By Mark Sanderson
Harper Collins, 2010 (UK £12.99)
Reviewed by Cherie Jung
London. December, 1936. Johnny Steadman, an ambitious Fleet Street reporter receives a tip about a Snow Hill policeman's death. He attempts to verify the incident with Inspector Rotherforth who denies it ever happened and insists someone is putting him on. He then asks his best friend, PC Matt Turner. Turner also denies the rumor but Steadman thinks his friend knows more than he is saying. Something sinister is going on, the reporter can sense it. Someone in the district is intent upon stopping his investigation. Someone else is just as intent upon making sure he doesn't give up. Corruption in the police department has deadly consequences, indeed.
Readers will find the opening foreward intriguing. "I went to my funeral this morning. I expected more people to be there — " They will quickly be hooked by the unfolding story.

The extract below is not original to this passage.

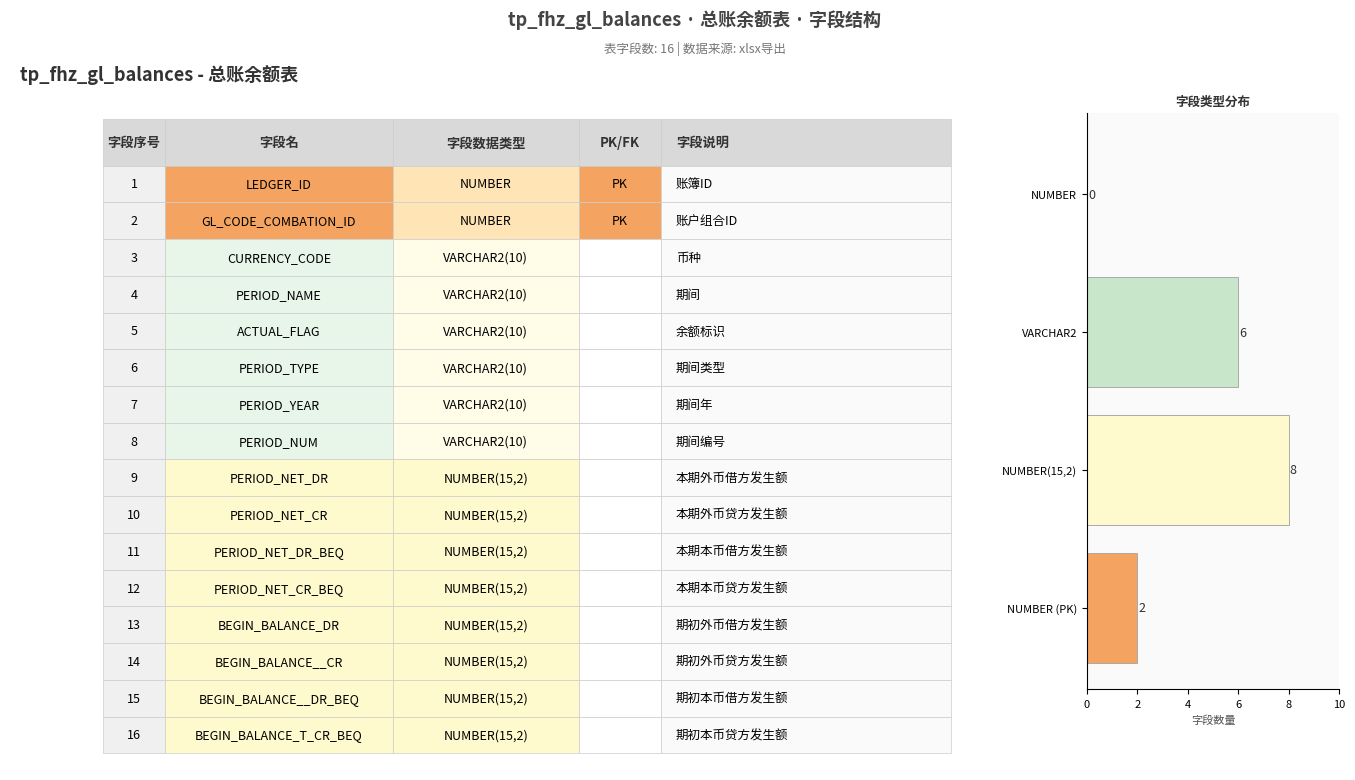

At which category does the chart reach its peak across all series?

NUMBER(15,2)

The author is himself a journalist, and his writing style quickly captures the reader's attention. SNOW HILL is a fast-paced tale, sure to attract numerous fans for Sanderson. I hope he turns his hand to writing more crime fiction soon.
The idea for SNOW HILL was sparked by a story told to the author by the son of a cop stationed at Snow Hill during the 1930s. As the story goes, an inspector drugged the cocoa of constables in order that he could have sex with them. A misjudged dose led to the death of one young man and the later suicide of the inspector. No evidence remains of the incident only rumors and stories. SNOW HILL is a work of fiction.
As far as I can determine, this book is not available in the U.S. so you will need to go to a book dealer or online source with access to British titles.